··· GIVEN RECORDS ···

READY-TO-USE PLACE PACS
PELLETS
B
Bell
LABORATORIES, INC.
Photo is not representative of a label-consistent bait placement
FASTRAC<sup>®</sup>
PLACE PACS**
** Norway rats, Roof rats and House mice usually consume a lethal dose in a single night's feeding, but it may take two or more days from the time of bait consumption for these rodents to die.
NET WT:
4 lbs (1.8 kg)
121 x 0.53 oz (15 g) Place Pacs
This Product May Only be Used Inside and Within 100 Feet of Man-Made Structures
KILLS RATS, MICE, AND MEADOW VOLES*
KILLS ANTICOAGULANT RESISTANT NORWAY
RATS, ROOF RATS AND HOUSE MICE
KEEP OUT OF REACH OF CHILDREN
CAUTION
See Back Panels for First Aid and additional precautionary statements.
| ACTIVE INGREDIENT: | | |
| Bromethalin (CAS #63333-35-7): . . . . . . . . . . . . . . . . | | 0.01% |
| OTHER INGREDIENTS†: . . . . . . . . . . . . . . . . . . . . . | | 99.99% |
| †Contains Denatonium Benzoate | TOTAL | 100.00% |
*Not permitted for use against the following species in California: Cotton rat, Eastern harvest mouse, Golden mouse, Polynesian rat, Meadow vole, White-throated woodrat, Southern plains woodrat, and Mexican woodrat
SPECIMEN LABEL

···
··· GIVEN RECORDS ···

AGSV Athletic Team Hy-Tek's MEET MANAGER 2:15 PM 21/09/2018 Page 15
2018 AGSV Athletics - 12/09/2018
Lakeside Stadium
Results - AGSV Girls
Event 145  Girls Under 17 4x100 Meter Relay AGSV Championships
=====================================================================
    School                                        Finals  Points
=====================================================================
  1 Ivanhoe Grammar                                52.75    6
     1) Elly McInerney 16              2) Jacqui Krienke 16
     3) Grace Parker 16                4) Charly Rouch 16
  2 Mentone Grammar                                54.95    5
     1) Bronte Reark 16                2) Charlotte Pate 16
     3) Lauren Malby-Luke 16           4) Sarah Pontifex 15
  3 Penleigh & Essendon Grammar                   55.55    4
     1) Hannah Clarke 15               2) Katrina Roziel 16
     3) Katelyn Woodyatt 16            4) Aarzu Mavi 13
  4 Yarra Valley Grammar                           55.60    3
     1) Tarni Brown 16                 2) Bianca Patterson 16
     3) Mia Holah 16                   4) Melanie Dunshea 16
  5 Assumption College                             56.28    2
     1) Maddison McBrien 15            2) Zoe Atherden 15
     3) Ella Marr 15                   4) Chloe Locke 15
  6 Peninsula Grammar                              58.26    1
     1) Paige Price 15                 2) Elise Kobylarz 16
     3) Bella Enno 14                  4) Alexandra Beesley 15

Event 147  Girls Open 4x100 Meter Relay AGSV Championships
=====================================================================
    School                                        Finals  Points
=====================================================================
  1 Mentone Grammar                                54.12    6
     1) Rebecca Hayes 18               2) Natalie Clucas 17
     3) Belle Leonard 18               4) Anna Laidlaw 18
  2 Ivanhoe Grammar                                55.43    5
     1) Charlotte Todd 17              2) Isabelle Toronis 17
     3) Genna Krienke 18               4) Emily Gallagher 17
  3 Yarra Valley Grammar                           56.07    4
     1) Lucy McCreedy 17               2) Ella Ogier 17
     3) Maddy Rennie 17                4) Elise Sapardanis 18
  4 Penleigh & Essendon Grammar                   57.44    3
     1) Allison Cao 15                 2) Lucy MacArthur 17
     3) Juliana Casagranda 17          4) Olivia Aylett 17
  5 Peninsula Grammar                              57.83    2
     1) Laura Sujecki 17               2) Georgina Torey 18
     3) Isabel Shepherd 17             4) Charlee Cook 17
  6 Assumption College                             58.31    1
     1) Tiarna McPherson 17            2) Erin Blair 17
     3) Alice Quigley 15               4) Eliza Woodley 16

···
··· GIVEN RECORDS ···

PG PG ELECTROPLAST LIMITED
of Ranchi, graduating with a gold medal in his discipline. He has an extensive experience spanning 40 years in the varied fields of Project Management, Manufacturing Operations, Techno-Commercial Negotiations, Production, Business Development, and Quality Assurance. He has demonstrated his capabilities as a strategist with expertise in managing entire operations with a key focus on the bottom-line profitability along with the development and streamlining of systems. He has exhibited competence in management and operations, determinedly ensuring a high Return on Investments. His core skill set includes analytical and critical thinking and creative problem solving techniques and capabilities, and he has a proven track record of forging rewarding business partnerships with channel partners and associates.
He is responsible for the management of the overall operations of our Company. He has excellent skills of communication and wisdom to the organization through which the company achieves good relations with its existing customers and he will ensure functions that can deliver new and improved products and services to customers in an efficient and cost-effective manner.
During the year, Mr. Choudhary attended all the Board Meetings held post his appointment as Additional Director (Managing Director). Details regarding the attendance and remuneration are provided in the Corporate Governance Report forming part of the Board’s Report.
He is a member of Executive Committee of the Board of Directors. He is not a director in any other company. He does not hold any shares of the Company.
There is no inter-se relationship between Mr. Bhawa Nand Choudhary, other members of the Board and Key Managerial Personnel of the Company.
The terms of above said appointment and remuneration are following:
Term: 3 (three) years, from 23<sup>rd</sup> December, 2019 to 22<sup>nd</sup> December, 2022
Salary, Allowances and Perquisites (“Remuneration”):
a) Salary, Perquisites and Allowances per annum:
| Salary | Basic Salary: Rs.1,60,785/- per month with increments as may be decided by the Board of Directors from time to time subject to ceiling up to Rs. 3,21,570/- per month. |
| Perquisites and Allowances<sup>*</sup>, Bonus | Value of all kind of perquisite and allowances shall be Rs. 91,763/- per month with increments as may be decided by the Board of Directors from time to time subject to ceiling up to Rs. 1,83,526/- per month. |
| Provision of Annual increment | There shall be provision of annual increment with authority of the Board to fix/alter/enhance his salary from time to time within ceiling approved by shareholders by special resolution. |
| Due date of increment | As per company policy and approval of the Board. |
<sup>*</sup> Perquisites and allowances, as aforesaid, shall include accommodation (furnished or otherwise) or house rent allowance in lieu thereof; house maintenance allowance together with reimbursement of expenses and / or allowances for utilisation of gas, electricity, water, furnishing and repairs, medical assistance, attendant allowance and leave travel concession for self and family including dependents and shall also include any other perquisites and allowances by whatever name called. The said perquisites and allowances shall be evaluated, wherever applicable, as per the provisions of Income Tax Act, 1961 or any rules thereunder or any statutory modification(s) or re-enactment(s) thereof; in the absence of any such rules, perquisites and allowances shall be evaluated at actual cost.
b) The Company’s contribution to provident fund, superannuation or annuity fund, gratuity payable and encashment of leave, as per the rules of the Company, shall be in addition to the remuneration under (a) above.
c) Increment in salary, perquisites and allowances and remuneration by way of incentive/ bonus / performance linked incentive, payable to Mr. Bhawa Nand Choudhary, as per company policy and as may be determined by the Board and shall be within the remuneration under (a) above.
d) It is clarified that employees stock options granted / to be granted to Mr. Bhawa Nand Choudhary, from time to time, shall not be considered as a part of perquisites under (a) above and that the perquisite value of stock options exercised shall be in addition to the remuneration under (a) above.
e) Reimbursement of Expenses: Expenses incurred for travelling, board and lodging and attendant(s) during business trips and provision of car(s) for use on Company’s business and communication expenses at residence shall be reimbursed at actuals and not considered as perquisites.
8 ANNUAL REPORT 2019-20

···

> _WHAT IS BEING ASKED_
Looking at the entries above, work out how many lines contain "subject", then reply with that number and no other words.

> _ANSWER FOR THE TASK_
2